Zdanowski serves as an investor, board member and advisor to a number of rapidly growing high technology companies. He serves on the board of RentJuice Inc, is an advisor to Movoto Inc. and Swish Data Corporation. Prior to that he was the CFO of Linden Lab, the creator of the virtual world Second Life and also took Market Leader (NASDAQ: LEDR) public as its CFO.
Turcotte will spend time with Roesch and Zdanowski this summer for additional mentorship and support.
Compeau is currently helping Turcotte expand his business into the Adirondacks as he begins the process of growing his young company’s market share. The need for a stronger Web presence for businesses in the Adirondacks has made Turcotte passionate about the expansion.
“Now more than ever, it is imperative for businesses to have a presence on the Internet,” said Turcotte. “Times are changing, and the conventional methods for finding businesses through phonebooks are disappearing as the Internet takes a dominant role. As someone who founded his own company in 2001, having Marty and John as mentors is already helping me think well downstream from where I am today.”
Turcotte is also working to expand his current offering of services, which now include website design and development, logo design, Web hosting, online marketing and consulting to other young start-ups.
Turcotte’s near-term goal is to turn North Shore Solutions into a leader of Web design services in the Northeast within five years. “With Clarkson’s support the sky is the limit,” says the young entrepreneur.
Turcotte successfully completed his first year at Clarkson and was named a Presidential Scholar both semesters. One of his hobbies is climbing the high peaks of the Adirondacks. To date, he has climbed 36 out of the 46. Turcotte is also the author of From Main Street to Mainstream: The Essential Steps to Launching your Small Town Business online, which is available on Amazon.com.

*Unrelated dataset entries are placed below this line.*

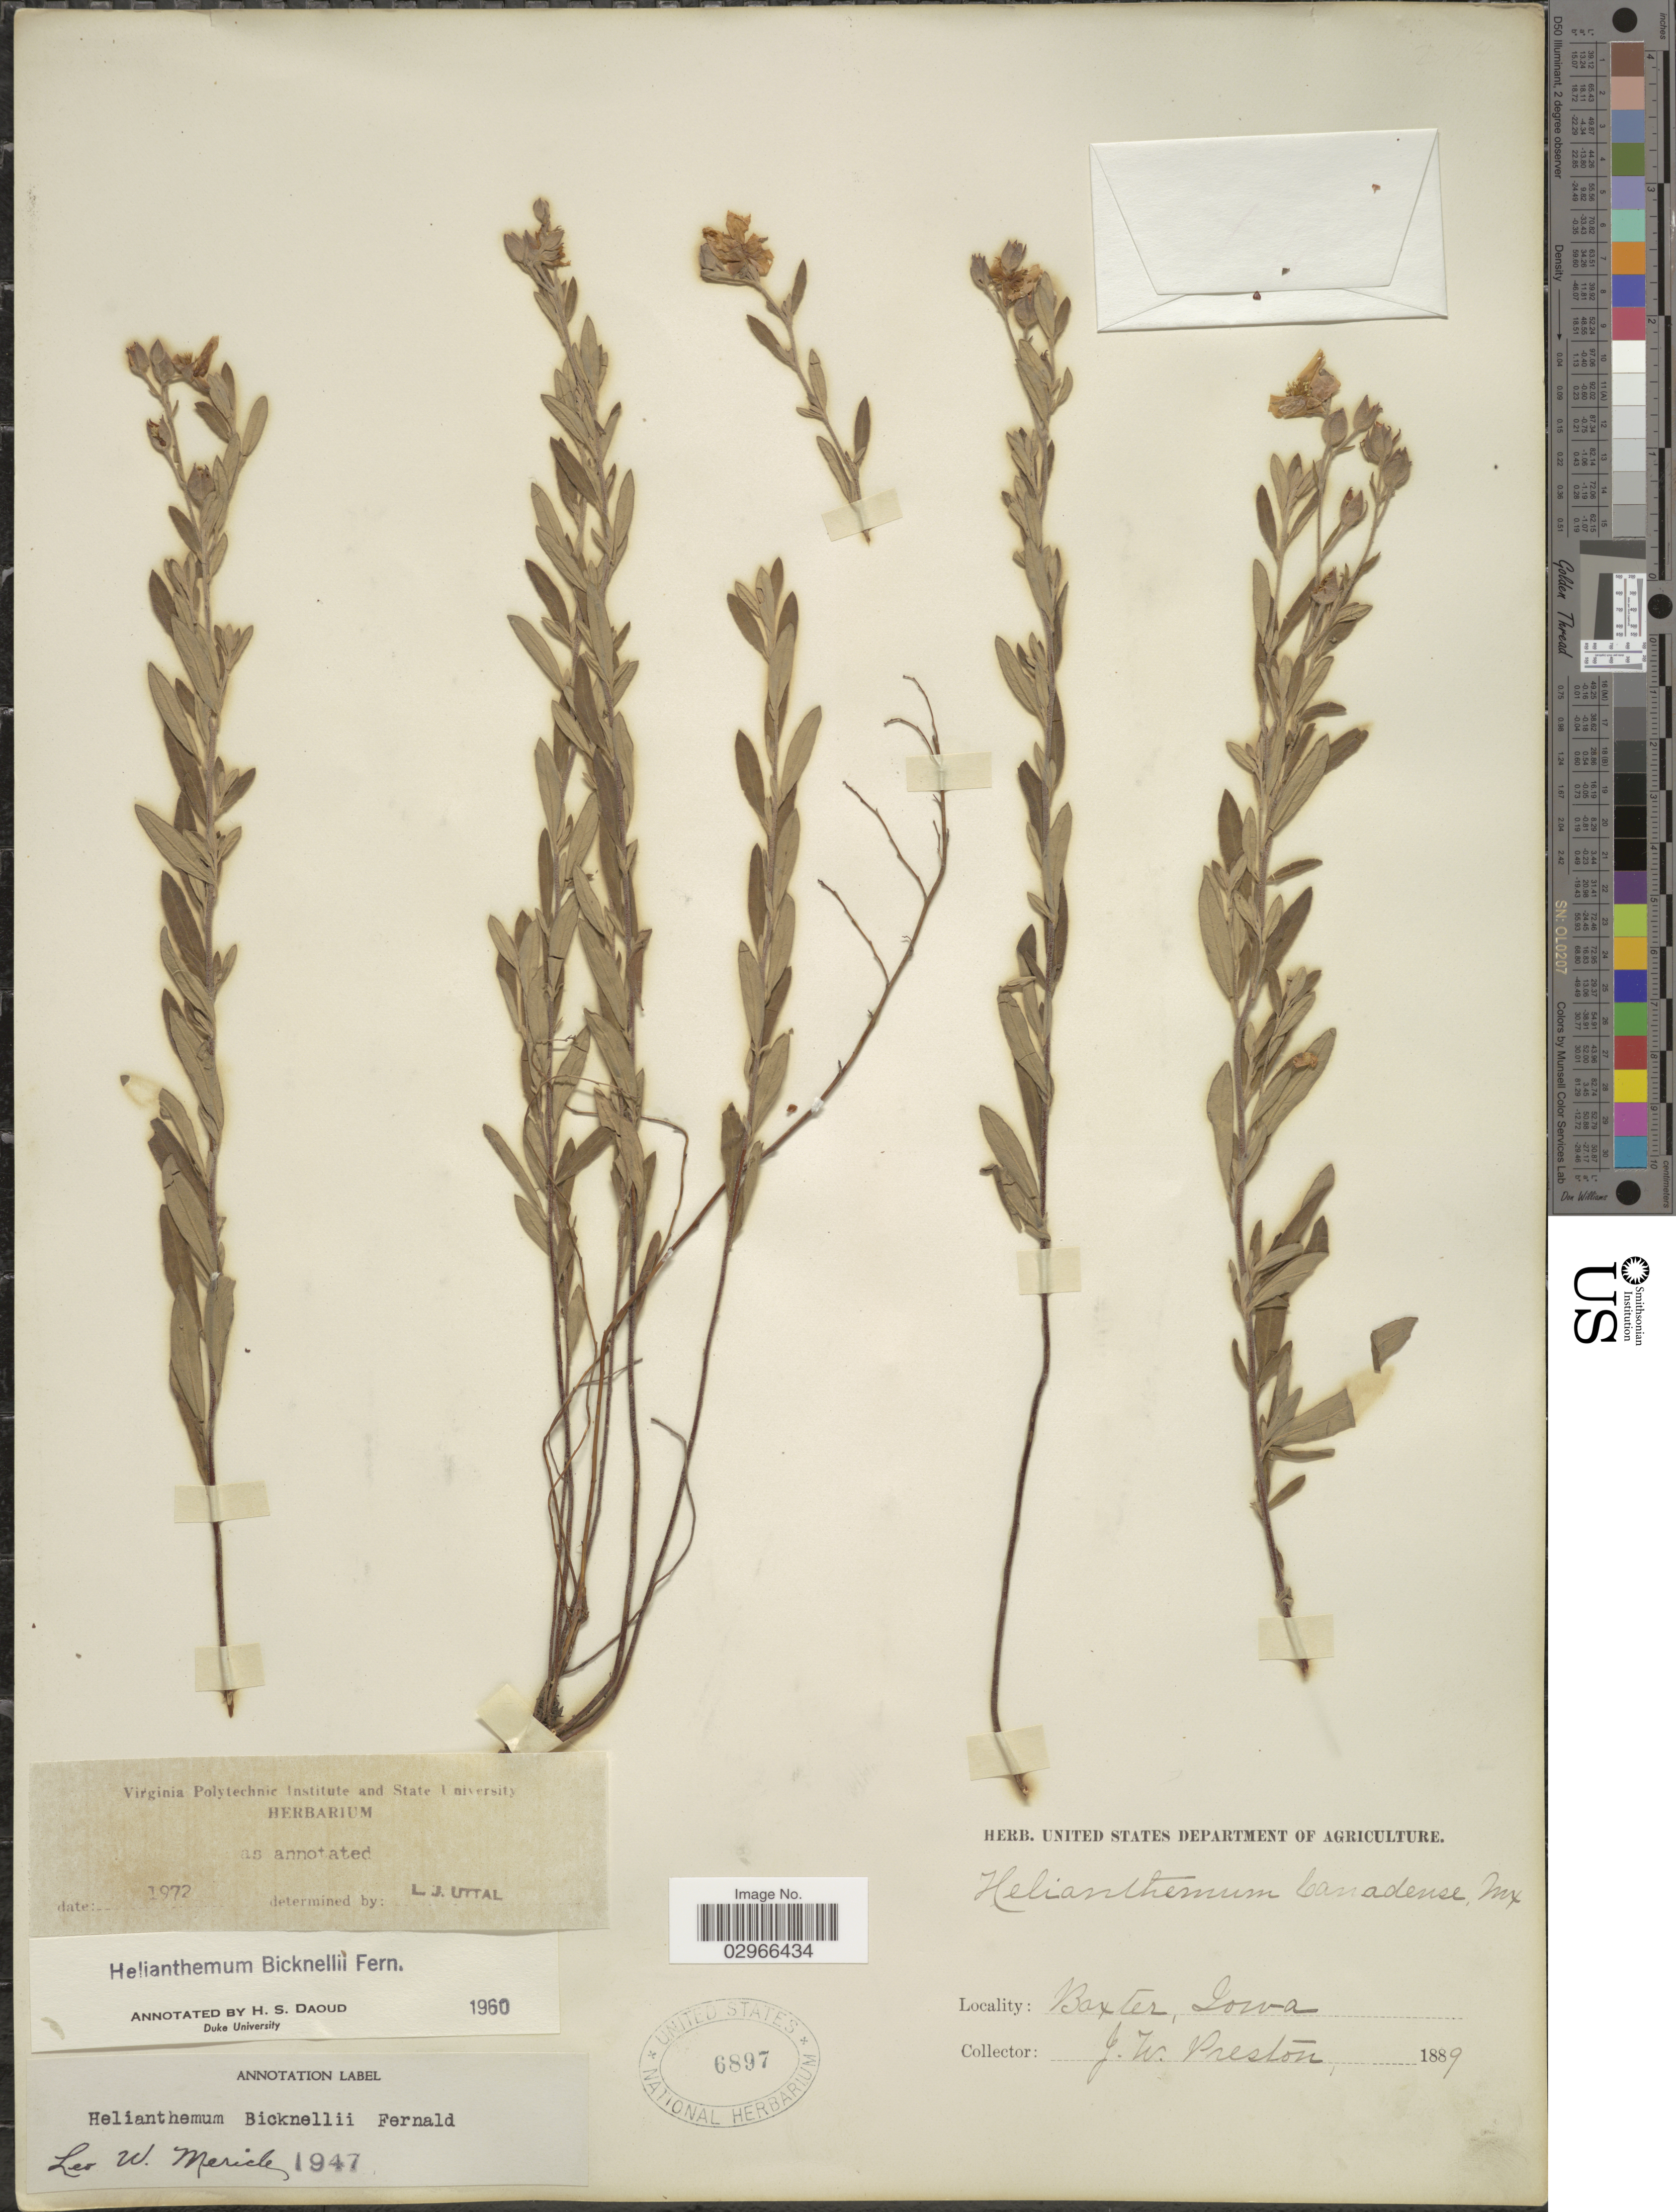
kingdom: Plantae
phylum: Tracheophyta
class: Magnoliopsida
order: Malvales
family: Cistaceae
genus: Helianthemum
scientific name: Helianthemum bicknellii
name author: Fernald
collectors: J. Preston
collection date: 1889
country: United States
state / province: Iowa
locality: Baxter.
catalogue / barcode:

To learn more about the Center for Entrepreneurship at Clarkson, visit http://www.clarkson.edu/entrepreneur. To learn more about Turcotte and his business, visit http://www.northshoresolutions.com.
Clarkson University launches leaders into the global economy. One in six alumni already leads as a CEO, VP or equivalent senior executive of a company. Located just outside the Adirondack Park in Potsdam, N.Y., Clarkson is a nationally recognized research university for undergraduates with select graduate programs in signature areas of academic excellence directed toward the world's pressing issues. Through 50 rigorous programs of study in engineering, business, arts, sciences and health sciences, the entire learning-living community spans boundaries across disciplines, nations and cultures to build powers of observation, challenge the status quo, and connect discovery and engineering innovation with enterprise.
Photo caption: Matthew S. Turcotte (left), CEO of North Shore Solutions and full-time Clarkson University student, with Marc Compeau, director of Clarkson’s Center for Entrepreneurship.